Let’s consider that in the previous six seasons before signing with Houston, Lee—while in his prime, no less—accumulated only 18 wins above replacement according to FanGraphs. What made anyone think that Lee was suddenly going to produce at a higher level in his age 31-36 seasons? Considering that Lee was a 2-3 win-per-year player heading into the deal, I’d say he’s pretty much done as well as anyone could reasonably have expected. Was Lee supposed to reject the deal when the Astros came calling? Would you reject it?
Empty platitudes about players being lazy or unmotivated or selfish should ultimately fall on deaf ears because we have no idea what motivates a player. Speculating is not only irresponsible—it’s stupid. Yet, it still happens—all the time.
Lee owns a successful cattle ranch in the Houston area and presumably he has friends and family there as well. A sudden move over 2,500 kilometers west is not an easy thing for a person with a family and a life in a certain city. Just because that person makes a lot of money at his job, doesn’t make it unconscionable for him to reject such a move if he is completely within his rights to do so.
Baseball’s 10-and-5 rule was negotiated in good faith between the MLBPA and the owners in order to protect older players who have established families and lives in certain cities from being uprooted against their will. Lee agreed to waive that right, but still retains some autonomy over decisions regarding where he plays—and good for him.
Astros fans are perfectly within their right to be irked at McLane & Co. for signing Lee in the first place, but they should save the juvenile vitriol for someone other than Lee, who is merely exercising the right afforded to him in his contract.

#### PROBLEM SET
1 - Write out the passage about Lee and the Astros between "Baseball’s 10-and-5 rule" and "in his contract.", inclusive.
2 - In the passage about Lee and the Astros, what does Lee own in the Houston area?
The entries that follow come from a separate source and are unrelated to the passage about Lee and the Astros.

#### DATA
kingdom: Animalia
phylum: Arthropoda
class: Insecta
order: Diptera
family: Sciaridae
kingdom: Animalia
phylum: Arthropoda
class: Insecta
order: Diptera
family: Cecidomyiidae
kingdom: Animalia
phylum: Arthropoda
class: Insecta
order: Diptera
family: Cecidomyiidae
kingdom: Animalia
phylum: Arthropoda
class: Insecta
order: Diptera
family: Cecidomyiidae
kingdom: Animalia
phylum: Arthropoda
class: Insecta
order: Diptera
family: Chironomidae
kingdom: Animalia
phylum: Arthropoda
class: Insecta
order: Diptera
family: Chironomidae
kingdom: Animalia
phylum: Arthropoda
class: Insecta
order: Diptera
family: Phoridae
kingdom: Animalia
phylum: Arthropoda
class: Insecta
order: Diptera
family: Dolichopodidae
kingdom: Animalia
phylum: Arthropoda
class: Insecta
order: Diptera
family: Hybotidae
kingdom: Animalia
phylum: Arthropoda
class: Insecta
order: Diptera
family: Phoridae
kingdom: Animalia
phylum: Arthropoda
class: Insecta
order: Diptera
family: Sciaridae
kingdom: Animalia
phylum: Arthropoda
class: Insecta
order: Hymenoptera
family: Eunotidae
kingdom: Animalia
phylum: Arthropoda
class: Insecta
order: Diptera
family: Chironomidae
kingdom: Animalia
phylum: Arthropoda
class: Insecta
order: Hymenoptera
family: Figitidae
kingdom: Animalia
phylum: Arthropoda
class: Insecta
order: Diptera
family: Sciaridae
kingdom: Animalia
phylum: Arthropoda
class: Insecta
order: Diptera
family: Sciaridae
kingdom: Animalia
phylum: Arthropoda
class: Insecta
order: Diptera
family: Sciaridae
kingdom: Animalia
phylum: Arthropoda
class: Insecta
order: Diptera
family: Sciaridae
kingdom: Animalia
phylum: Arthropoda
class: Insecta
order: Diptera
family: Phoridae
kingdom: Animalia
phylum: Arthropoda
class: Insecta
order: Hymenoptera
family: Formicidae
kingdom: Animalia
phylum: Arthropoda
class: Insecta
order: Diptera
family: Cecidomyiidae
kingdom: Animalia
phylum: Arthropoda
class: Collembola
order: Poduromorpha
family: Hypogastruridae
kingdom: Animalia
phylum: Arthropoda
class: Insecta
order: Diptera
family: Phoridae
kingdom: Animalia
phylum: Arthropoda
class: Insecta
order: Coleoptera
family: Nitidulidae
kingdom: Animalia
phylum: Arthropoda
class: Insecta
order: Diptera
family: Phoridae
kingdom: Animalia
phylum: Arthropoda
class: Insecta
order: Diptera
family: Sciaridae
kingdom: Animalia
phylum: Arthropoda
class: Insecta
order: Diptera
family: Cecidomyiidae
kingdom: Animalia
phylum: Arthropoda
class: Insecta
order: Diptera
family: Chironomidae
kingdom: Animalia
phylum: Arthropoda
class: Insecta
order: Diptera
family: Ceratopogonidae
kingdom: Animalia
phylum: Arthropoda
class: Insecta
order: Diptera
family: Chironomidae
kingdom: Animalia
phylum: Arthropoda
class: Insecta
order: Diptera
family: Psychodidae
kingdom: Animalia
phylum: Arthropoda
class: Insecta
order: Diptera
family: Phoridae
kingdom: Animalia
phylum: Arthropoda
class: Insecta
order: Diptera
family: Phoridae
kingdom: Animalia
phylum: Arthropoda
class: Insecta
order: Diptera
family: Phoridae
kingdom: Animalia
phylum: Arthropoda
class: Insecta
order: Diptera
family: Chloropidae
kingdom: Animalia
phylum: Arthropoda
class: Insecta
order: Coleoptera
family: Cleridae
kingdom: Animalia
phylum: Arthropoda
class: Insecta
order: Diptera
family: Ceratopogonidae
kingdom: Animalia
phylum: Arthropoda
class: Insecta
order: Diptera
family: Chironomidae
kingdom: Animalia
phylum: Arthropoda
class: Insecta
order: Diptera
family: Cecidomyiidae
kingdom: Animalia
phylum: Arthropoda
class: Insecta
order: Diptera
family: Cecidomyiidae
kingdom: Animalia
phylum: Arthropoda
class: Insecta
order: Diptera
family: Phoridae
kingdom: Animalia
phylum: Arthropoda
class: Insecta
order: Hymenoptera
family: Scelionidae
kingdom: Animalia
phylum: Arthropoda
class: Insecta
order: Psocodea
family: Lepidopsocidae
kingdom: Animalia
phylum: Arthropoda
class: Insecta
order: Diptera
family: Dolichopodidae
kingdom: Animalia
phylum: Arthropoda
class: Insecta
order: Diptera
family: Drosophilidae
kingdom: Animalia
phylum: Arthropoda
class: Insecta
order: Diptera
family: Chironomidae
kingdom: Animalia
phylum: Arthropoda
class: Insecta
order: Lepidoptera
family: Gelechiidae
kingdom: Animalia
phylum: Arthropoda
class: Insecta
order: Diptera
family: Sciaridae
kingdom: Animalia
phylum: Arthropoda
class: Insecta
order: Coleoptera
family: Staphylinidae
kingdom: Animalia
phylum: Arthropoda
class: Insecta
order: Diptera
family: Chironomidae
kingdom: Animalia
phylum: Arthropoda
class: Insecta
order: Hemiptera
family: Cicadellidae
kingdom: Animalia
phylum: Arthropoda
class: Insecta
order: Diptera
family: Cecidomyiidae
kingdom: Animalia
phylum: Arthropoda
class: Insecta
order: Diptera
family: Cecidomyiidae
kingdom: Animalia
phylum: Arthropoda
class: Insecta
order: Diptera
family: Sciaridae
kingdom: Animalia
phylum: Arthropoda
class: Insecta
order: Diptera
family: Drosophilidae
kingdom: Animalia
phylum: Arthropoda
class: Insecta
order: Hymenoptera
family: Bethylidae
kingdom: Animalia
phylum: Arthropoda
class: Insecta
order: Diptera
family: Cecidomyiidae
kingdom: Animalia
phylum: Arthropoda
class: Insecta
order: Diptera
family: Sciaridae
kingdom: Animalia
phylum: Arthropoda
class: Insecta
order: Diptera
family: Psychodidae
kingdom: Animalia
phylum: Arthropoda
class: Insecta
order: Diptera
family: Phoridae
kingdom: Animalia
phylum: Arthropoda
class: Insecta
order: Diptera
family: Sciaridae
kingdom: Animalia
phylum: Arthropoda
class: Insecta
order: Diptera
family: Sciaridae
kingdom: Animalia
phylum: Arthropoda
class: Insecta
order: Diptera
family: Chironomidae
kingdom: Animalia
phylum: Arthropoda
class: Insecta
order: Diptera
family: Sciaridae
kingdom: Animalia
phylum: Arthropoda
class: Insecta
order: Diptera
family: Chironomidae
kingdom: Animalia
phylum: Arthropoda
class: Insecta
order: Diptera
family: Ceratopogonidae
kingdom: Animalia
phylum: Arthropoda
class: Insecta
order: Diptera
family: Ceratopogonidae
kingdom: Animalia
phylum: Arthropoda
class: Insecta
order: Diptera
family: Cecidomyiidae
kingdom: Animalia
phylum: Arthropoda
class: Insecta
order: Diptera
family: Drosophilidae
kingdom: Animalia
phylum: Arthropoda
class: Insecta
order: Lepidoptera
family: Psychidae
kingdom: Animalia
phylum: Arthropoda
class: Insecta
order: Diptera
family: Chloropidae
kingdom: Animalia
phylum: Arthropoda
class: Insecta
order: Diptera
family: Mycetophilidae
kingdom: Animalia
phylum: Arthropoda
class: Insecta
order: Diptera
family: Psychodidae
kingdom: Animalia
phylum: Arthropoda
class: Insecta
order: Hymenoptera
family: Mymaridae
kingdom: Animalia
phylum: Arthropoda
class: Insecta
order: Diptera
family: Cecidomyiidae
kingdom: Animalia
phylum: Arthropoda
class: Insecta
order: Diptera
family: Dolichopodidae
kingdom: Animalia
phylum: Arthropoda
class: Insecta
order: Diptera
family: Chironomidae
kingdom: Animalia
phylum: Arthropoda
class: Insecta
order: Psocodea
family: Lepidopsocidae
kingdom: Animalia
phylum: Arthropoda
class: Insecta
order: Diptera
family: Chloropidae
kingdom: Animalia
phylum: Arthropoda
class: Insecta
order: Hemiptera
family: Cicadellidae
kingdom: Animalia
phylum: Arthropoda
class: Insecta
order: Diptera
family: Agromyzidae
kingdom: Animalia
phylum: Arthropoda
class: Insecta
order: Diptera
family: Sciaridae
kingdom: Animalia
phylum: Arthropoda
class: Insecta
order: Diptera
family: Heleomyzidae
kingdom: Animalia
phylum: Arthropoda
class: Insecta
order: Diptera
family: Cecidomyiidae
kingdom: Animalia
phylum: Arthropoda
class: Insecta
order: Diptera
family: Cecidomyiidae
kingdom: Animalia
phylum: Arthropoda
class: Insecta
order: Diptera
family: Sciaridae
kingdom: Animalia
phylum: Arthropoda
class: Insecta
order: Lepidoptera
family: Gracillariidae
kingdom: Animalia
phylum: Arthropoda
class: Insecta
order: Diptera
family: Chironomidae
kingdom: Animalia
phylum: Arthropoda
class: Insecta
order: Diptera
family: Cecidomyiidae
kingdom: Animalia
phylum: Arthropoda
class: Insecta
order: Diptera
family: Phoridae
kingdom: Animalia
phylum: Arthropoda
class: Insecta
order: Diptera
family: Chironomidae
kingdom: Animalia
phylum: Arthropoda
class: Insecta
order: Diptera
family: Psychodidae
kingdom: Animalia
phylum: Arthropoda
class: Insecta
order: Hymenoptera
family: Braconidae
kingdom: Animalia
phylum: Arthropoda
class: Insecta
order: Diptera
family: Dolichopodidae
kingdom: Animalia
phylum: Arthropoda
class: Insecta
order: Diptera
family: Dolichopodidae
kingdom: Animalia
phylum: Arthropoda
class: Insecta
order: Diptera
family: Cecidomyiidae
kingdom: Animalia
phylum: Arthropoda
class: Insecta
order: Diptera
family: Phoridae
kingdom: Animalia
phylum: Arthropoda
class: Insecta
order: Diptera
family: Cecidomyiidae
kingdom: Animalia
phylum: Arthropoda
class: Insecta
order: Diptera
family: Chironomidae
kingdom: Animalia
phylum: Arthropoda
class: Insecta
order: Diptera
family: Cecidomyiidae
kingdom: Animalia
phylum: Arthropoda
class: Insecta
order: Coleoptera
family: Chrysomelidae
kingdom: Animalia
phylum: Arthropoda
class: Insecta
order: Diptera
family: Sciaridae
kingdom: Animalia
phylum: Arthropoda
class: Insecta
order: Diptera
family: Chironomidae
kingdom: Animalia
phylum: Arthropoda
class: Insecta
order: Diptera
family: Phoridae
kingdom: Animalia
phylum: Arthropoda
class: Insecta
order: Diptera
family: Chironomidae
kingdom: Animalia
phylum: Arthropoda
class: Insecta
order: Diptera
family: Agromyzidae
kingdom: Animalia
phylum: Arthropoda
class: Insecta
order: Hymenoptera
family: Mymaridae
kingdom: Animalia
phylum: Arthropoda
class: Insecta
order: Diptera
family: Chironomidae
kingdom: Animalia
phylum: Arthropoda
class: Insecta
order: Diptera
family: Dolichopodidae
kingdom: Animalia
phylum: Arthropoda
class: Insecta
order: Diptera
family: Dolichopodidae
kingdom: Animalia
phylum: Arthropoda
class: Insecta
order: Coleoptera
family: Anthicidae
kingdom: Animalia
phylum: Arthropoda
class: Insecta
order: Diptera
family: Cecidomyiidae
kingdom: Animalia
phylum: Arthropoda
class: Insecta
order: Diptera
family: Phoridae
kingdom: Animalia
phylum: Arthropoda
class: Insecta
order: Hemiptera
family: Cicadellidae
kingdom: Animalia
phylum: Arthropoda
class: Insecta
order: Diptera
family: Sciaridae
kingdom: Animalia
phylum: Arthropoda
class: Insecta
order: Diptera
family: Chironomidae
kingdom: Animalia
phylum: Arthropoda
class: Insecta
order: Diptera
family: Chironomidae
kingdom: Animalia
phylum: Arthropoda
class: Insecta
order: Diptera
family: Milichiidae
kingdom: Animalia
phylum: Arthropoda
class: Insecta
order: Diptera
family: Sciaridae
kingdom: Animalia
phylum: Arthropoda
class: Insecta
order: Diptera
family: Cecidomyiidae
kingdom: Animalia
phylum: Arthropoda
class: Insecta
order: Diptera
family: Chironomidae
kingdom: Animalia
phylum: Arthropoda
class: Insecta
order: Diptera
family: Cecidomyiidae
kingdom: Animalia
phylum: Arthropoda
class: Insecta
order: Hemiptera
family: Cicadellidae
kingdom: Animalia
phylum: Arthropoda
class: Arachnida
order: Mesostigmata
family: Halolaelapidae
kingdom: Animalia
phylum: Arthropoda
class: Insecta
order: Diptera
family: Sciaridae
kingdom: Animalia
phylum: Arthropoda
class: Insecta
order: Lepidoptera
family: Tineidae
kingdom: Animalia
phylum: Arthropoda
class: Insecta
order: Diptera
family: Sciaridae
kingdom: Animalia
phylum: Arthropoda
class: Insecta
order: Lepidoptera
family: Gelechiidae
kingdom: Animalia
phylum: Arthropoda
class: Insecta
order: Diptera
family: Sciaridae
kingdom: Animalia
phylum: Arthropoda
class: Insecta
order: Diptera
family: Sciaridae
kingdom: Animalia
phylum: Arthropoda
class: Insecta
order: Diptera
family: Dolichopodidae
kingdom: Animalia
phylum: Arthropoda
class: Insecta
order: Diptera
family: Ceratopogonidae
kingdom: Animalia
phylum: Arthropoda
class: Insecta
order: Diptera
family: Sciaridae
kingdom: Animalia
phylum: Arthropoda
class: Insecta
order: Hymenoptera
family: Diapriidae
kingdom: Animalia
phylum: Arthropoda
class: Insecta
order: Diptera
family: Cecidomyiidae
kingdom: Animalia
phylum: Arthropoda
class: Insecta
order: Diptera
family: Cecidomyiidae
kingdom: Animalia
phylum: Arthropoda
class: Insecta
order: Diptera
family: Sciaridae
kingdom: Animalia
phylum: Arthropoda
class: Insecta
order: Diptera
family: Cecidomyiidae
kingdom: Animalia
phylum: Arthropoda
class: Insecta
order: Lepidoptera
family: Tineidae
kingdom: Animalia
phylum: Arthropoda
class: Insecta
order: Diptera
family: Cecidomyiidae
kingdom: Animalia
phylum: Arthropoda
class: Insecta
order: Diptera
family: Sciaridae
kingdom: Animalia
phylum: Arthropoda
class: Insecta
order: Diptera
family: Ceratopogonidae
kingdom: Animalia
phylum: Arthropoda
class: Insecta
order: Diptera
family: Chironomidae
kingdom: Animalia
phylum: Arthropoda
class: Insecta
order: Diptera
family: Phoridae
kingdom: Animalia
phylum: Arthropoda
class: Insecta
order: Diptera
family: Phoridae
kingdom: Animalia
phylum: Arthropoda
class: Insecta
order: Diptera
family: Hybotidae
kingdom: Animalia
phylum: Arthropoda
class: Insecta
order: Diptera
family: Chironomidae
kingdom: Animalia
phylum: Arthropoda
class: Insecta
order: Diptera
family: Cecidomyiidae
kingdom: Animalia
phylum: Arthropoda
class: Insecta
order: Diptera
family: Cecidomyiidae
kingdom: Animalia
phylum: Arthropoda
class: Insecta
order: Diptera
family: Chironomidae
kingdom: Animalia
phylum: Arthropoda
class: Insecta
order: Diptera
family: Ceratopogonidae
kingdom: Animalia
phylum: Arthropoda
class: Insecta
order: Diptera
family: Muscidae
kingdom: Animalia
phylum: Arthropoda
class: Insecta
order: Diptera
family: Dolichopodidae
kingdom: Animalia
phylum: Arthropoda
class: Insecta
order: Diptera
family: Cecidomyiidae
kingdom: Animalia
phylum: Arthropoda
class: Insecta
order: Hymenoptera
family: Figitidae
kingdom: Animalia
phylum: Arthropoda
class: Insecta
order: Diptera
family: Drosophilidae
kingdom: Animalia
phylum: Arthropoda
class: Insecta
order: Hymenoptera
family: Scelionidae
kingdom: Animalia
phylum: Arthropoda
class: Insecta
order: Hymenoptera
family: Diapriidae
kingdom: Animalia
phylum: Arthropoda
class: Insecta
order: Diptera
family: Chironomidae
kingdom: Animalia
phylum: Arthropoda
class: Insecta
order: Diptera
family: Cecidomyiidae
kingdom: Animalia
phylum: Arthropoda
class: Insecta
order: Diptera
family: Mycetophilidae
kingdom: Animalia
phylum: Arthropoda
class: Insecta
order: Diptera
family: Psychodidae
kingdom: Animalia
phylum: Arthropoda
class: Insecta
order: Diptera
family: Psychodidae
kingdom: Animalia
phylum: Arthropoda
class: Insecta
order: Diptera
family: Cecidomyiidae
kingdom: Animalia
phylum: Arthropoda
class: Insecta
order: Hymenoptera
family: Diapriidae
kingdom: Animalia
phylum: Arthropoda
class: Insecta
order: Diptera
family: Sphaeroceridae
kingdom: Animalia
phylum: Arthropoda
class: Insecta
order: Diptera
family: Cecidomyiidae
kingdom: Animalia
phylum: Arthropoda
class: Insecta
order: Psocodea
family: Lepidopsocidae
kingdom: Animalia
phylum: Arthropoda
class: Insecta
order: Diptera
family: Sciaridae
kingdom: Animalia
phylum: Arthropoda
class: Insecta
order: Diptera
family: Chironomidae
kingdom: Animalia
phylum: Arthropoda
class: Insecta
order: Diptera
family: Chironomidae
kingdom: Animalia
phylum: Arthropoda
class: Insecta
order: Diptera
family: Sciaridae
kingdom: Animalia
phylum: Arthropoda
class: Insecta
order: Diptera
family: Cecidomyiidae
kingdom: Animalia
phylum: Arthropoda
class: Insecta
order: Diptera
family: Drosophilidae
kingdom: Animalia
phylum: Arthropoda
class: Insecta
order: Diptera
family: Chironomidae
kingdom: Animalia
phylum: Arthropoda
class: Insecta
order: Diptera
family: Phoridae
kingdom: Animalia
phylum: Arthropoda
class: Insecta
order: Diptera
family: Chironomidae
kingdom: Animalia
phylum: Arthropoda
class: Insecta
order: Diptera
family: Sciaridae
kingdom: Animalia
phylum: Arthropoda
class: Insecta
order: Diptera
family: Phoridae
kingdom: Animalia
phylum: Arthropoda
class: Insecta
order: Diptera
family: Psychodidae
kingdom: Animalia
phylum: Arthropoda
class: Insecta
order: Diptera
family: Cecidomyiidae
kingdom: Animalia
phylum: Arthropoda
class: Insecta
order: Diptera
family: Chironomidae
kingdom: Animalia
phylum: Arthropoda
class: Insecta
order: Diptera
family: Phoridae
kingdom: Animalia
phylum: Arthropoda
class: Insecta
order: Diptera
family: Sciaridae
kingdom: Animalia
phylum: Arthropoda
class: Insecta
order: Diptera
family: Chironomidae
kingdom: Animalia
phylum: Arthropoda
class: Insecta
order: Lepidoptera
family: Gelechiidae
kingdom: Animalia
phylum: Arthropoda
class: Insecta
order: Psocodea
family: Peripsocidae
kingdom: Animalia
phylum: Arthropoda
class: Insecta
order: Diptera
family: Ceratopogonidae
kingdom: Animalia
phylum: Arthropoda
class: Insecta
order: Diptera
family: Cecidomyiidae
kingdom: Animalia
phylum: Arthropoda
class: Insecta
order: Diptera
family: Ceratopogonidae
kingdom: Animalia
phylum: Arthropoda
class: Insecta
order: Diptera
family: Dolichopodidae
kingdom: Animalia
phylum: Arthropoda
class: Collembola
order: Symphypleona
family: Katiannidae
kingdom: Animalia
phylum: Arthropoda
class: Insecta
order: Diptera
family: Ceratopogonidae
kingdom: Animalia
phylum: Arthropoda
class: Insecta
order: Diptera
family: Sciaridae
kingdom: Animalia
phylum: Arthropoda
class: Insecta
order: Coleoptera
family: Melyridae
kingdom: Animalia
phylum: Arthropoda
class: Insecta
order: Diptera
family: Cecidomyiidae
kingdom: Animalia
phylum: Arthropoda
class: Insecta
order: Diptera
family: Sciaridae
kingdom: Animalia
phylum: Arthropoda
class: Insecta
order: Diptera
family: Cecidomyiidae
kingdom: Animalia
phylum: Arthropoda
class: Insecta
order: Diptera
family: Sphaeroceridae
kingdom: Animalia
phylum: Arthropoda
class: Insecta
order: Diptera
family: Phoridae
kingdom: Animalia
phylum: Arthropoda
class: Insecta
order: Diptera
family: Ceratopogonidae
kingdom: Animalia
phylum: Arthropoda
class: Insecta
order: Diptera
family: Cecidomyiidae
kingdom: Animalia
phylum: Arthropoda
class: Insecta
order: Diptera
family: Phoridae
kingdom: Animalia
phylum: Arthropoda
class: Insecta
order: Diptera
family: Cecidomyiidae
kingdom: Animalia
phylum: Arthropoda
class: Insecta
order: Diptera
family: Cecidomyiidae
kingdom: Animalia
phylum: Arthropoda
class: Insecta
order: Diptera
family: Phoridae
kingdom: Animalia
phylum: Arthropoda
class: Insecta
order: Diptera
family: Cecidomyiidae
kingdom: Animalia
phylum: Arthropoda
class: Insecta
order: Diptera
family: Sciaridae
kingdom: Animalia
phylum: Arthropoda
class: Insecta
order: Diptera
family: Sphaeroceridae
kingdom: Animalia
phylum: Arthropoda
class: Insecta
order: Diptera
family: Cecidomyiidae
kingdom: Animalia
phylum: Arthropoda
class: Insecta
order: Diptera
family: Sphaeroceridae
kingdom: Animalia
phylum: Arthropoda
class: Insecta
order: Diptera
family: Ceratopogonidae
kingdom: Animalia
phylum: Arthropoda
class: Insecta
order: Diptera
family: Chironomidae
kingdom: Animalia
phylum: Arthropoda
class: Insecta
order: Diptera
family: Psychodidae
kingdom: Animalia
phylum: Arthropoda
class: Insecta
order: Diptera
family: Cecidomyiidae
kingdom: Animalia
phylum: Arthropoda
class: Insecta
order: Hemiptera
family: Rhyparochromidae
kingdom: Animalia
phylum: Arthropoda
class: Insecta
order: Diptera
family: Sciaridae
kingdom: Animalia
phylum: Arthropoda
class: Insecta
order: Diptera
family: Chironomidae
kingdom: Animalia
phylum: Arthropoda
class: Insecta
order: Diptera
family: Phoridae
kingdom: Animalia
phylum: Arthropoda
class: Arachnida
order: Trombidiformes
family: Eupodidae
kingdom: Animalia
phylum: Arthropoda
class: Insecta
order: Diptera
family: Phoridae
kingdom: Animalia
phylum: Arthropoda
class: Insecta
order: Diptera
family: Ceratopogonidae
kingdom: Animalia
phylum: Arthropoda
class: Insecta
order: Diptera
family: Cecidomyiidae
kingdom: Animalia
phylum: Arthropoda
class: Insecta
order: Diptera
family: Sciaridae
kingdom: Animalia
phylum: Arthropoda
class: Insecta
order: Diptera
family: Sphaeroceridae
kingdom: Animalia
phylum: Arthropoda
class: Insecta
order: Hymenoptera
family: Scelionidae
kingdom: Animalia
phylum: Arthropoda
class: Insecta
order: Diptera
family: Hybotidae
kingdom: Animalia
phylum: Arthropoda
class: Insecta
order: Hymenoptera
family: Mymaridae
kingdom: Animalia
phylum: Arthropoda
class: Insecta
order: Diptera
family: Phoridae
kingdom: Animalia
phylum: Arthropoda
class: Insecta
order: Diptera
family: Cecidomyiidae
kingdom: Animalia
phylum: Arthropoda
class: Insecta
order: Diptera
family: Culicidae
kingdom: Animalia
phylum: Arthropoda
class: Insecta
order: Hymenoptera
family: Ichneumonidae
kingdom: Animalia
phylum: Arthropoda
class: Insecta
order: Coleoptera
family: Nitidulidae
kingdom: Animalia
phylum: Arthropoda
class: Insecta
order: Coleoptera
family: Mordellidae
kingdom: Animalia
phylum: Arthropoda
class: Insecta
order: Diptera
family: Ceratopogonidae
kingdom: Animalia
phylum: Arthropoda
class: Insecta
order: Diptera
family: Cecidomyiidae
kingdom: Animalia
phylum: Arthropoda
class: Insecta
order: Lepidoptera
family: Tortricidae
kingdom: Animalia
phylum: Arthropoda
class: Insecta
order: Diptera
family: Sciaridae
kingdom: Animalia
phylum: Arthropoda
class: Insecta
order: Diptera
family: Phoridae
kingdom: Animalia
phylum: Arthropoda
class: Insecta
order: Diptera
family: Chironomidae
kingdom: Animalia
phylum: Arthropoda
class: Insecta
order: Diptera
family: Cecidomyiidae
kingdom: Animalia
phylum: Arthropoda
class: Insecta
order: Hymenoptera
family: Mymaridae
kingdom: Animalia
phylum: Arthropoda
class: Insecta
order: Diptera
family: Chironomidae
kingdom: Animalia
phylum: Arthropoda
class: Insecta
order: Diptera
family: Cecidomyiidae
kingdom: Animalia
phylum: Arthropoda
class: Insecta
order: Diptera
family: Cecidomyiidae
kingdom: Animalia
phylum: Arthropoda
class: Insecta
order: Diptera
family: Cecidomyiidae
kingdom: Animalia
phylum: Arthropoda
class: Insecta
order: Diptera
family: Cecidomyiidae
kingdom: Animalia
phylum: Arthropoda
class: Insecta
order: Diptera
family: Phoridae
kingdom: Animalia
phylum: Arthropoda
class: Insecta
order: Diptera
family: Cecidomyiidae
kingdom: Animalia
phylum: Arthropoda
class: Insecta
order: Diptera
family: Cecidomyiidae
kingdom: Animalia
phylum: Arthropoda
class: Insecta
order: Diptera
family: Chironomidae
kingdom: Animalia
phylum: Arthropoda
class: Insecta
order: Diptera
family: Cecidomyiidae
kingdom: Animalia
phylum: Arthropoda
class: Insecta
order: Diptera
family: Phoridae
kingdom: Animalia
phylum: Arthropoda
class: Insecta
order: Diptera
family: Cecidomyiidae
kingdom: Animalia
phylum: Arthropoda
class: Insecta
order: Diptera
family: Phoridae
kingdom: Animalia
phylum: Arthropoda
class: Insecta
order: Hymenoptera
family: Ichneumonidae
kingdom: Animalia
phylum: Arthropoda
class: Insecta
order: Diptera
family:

#### RESPONSES BY ITEM NUMBER
1 -
Baseball’s 10-and-5 rule was negotiated in good faith between the MLBPA and the owners in order to protect older players who have established families and lives in certain cities from being uprooted against their will. Lee agreed to waive that right, but still retains some autonomy over decisions regarding where he plays—and good for him.
Astros fans are perfectly within their right to be irked at McLane & Co. for signing Lee in the first place, but they should save the juvenile vitriol for someone other than Lee, who is merely exercising the right afforded to him in his contract.

2 - A successful cattle ranch.